As an international educational institution, we are making increased efforts to integrate sustainable thinking and actions into everyday school life and aim to raise awareness about climate change among all students. In April 2022, in recognition of Earth Day, German International School Boston dedicated a full week to climate change and sustainability. Teachers coordinated age-appropriate activities, projects, experiments, and other learning experiences, such as field trips to expose and educate students about this critical subject.
Preschool & Kindergarten
Our youngest students engaged in a wide variety of activities, ranging from learning about animals and trees, art projects, reading a book about Greta Thunberg, and venturing out to a nearby park to collect trash. Some students made their own recycled paper, and others let their creativity and imagination run free when creating a “Müllmonster” out of trash items. Kindergarten students spend the week learning about air, energy, and food.

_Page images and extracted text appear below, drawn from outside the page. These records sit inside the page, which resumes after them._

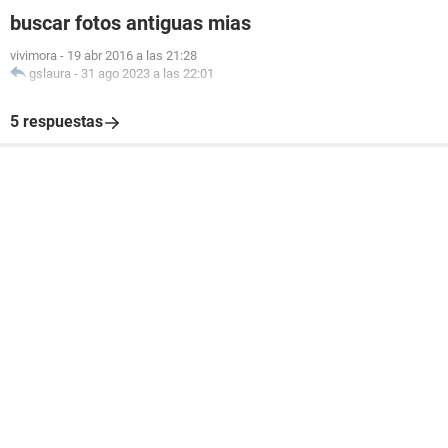
buscar fotos antiguas mias
vivimora
-
19 abr 2016 a las 21:28
gslaura
-
31 ago 2023 a las 22:01
5 respuestas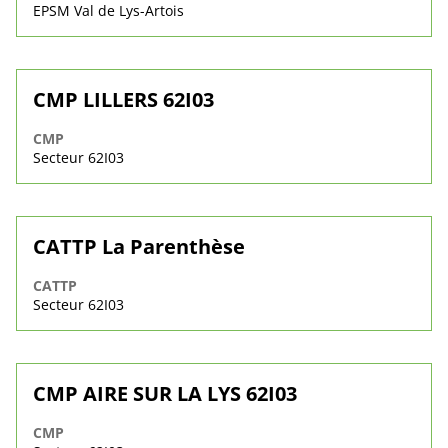
EPSM Val de Lys-Artois
CMP LILLERS 62I03
CMP
Secteur 62I03
CATTP La Parenthèse
CATTP
Secteur 62I03
CMP AIRE SUR LA LYS 62I03
CMP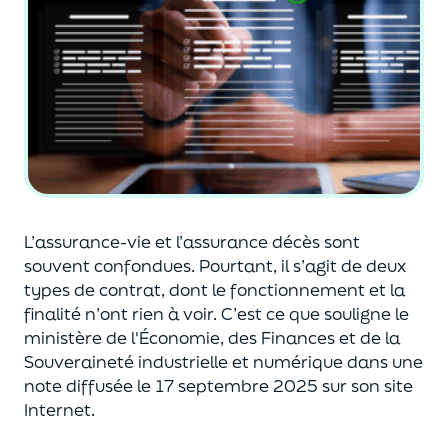
L’assurance-vie et l’assurance décès sont
souvent
confondues
. Pourtant, il s’agit de deux
types de contrat
,
dont le fonctionnement et la
finalité n’ont rien à voir.
C’est ce que souligne le
ministère de
l'
É
conomie
,
des Finances
et de la
Souveraineté industr
ielle et
numérique
dans une
note diffusée
le 17 septembre 2025
sur son site
Internet.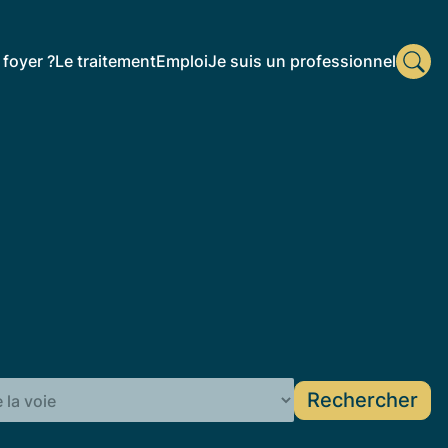
foyer ?
Le traitement
Emploi
Je suis un professionnel
Rechercher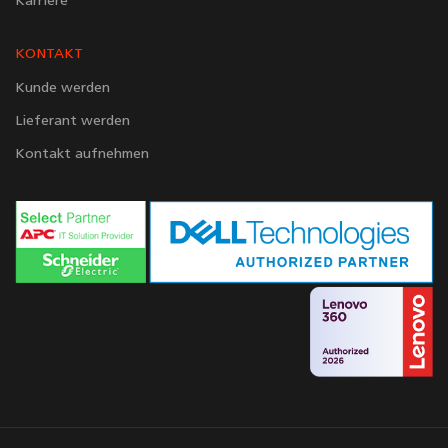
Karriere
KONTAKT
Kunde werden
Lieferant werden
Kontakt aufnehmen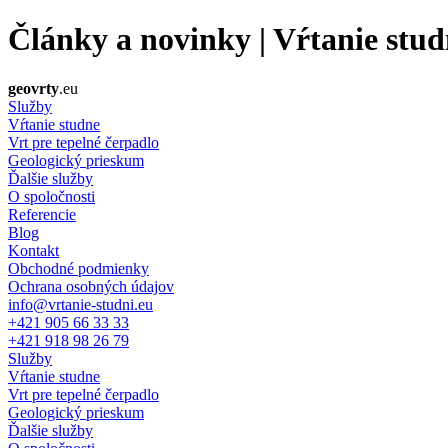
Články a novinky | Vŕtanie stud
geovrty
.eu
Služby
Vŕtanie studne
Vrt pre tepelné čerpadlo
Geologický prieskum
Ďalšie služby
O spoločnosti
Referencie
Blog
Kontakt
Obchodné podmienky
Ochrana osobných údajov
info@vrtanie-studni.eu
+421 905 66 33 33
+421 918 98 26 79
Služby
Vŕtanie studne
Vrt pre tepelné čerpadlo
Geologický prieskum
Ďalšie služby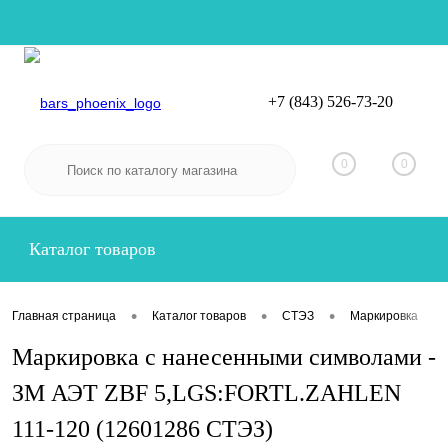
+7 (843) 526-73-20
Вход
Регистрация
0
0
Каталог товаров
•
•
•
•
Главная страница
Каталог товаров
СТЭЗ
Маркировка
Маркировка с нанесенными символами -
ЗМ АЭТ ZBF 5,LGS:FORTL.ZAHLEN
111-120 (12601286 СТЭЗ)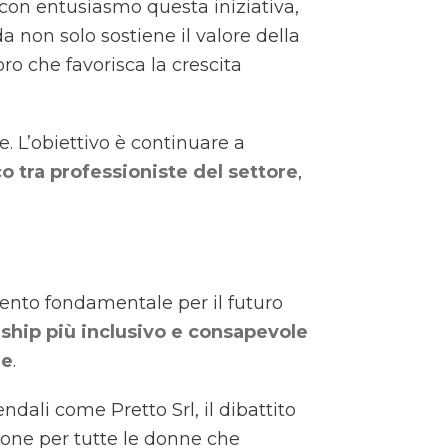
 con entusiasmo questa iniziativa,
 non solo sostiene il valore della
o che favorisca la crescita
. L’obiettivo è continuare a
co tra professioniste del settore
,
ento fondamentale per il futuro
ship più inclusivo e consapevole
le
.
ndali come Pretto Srl, il dibattito
zione per tutte le donne che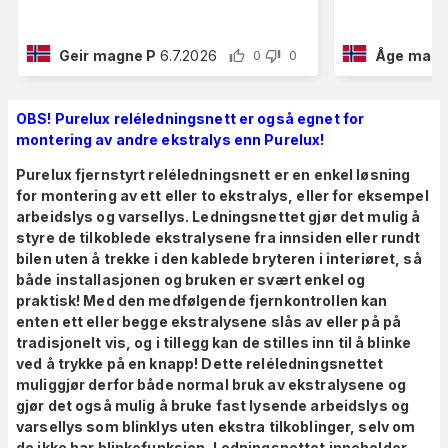
Geir magne P
6.7.2026
Åge malvi
0
0
OBS! Purelux reléledningsnett er også egnet for
montering av andre ekstralys enn Purelux!
Purelux fjernstyrt reléledningsnett er en enkel løsning
for montering av ett eller to ekstralys, eller for eksempel
arbeidslys og varsellys. Ledningsnettet gjør det mulig å
styre de tilkoblede ekstralysene fra innsiden eller rundt
bilen uten å trekke i den kablede bryteren i interiøret, så
både installasjonen og bruken er svært enkel og
praktisk! Med den medfølgende fjernkontrollen kan
enten ett eller begge ekstralysene slås av eller på på
tradisjonelt vis, og i tillegg kan de stilles inn til å blinke
ved å trykke på en knapp! Dette reléledningsnettet
muliggjør derfor både normal bruk av ekstralysene og
gjør det også mulig å bruke fast lysende arbeidslys og
varsellys som blinklys uten ekstra tilkoblinger, selv om
de ikke har blinkefunksjon. Ledningsnettet inneholder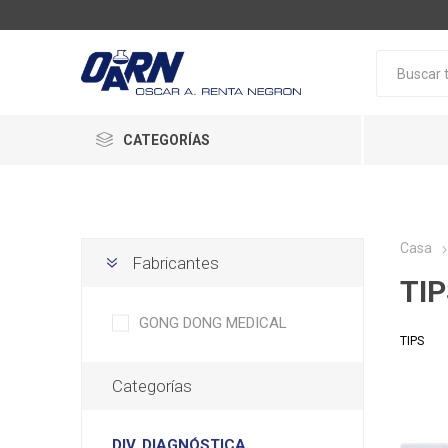
CATEGORÍAS
Casa
Fabricantes
TIP
GONG DONG MEDICAL
TIPS
Categorías
DIV. DIAGNÓSTICA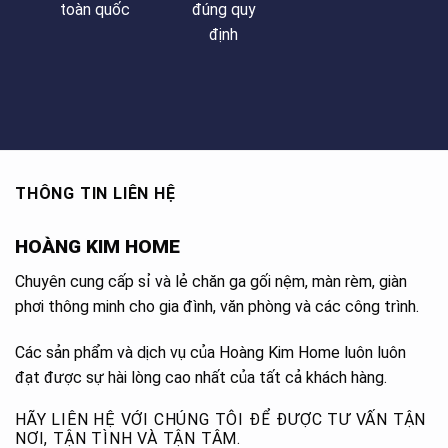
toàn quốc
đúng quy
định
THÔNG TIN LIÊN HỆ
HOÀNG KIM HOME
Chuyên cung cấp sỉ và lẻ chăn ga gối nệm, màn rèm, giàn
phơi thông minh cho gia đình, văn phòng và các công trình.
Các sản phẩm và dịch vụ của Hoàng Kim Home luôn luôn
đạt được sự hài lòng cao nhất của tất cả khách hàng.
HÃY LIÊN HỆ VỚI CHÚNG TÔI ĐỂ ĐƯỢC TƯ VẤN TẬN
NƠI, TẬN TÌNH VÀ TẬN TÂM.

GISB’s elementary school team prepared many hands-on projects for their students. During ‘Upcycling’ projects, students in grades 1-3 created fabulous objects out of trash and discussed how everyday items can be recycled and re-used. Grade 3 students visited Boston Nature Center Wildlife Sanctuary to learn about local forests and meadows and enjoyed finding and drawing insects. Grade 4 stayed on campus but also learned about insects and small animals that are important for the environment. They planted bee-friendly plants at the Upper Campus and made tiny earthworm terrariums in jars. Even in art class, students engaged in climate-themed activities, for example, creating an earth mosaic out of recycled paper.
Middle & High School
Students in middle and high school had the opportunity to explore different aspects of climate change and sustainability in various subject areas. In German class, grade 5 students designed a logo for an environmental-themed day of their choice and created a video presenting their logo and sharing what they learned. What the video here. In science class, they learned how polar bears are impacted by climate change. As their final project, students could choose to create a poster, video, comic, article, or podcast to summarize what they learned. Students from grades 5 to 7 also made climate change-themed postcards after watching a movie about the effects of climate change.
GISB’s Junior and Senior students had the opportunity to think about their own future and how they can make an impact on the world while meeting virtually with Jonas Krapf, Chief Sustainability Officer at NIYU, a German event consulting company, and Cory Alperstein, Principal at Future Choice College Consulting in New York. The guest speakers discussed possible career paths in sustainability and how climate change already today influences career and college choices for the younger generation.
Students and teachers not only engaged in the topic of climate change in the classroom. Everyone at the Upper Campus also got a chance to be active during a week-long bike challenge. Students, teachers, and staff biked more than 110 km (700 miles) and saved an estimated 261 kg (575 lb) of CO2 emissions compared to using a car (source: Allgemeiner Deutscher Fahrrad-Club).